Updates September 22
PGrid
- Started scraping eBay and Amazon for GPUs, CPUs and SSDs for USA sites using new sharded search scraping method. Went back and forth on the architecture of sharded search scraping which ate a bit of time.
- There appeared to be multiple more bot protections in Amazon US compared to Amazon AUS. I ended up adding a new type of Amazon scraping where it would go to the home page first then input search queries and continue on a single browser. This both sped up scraping as well as got past their anti-bot stuff.
- Added prompt and test file for AI-assisted end-to-end testing where AI compares screenshots and data saved in the DB for accuracy. Needed to iterate on the prompt and test file a bit. This is only done for Amazon multiple term batched searches.
- Also fixing some USA-related config issues around proxies.
- First USA data in the database was nice to see.

- Found eBay single page scraping wasn’t working. Investigating found that they changed where a JSON object that I rely on scraping was located in the HTML. Had to do some debugging as the JSON is not in an easy to access place but updated scraper to find the JSON. JSON structure is still the same luckily.
- Found some duplication issues with some SSD models. Got AI to write a script to combine some models and a brand. Updated model spec search prompt to include existing models in DB when doing specs search.
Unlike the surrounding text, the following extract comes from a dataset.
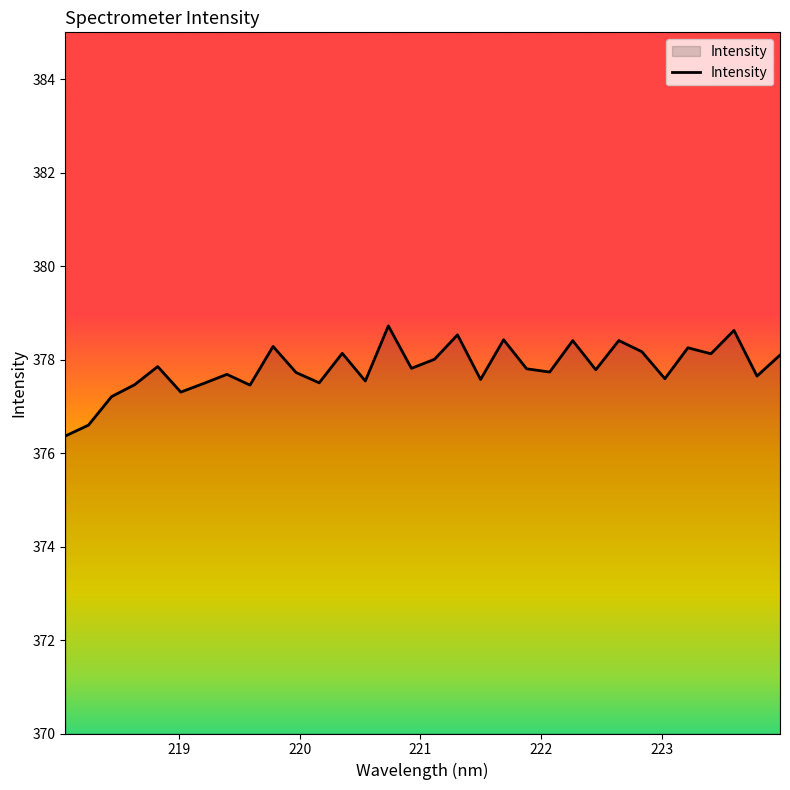

What is the difference between the maximum and minimum values?

2.4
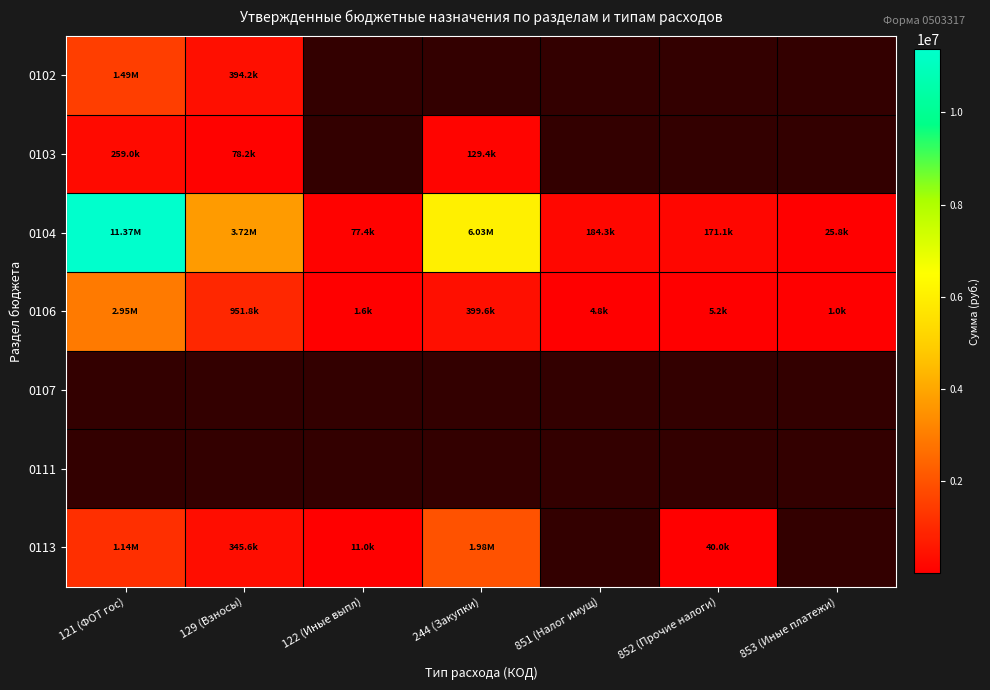

At which category does the chart reach its minimum across all series?

853 (Иные платежи)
- Ran through brand classification again for SSDs and then model classification. Found some issues related to SSDs being incorrectly classified due to missing models in the database. E.g. we had
Legend 850 Lite but not Legend 850 which are 2 different models and so classification was classifying everything to the lite version and not queueing specs search. Created a prompt for AI to parse pasted Perplexity results which I will use to populate models for this case.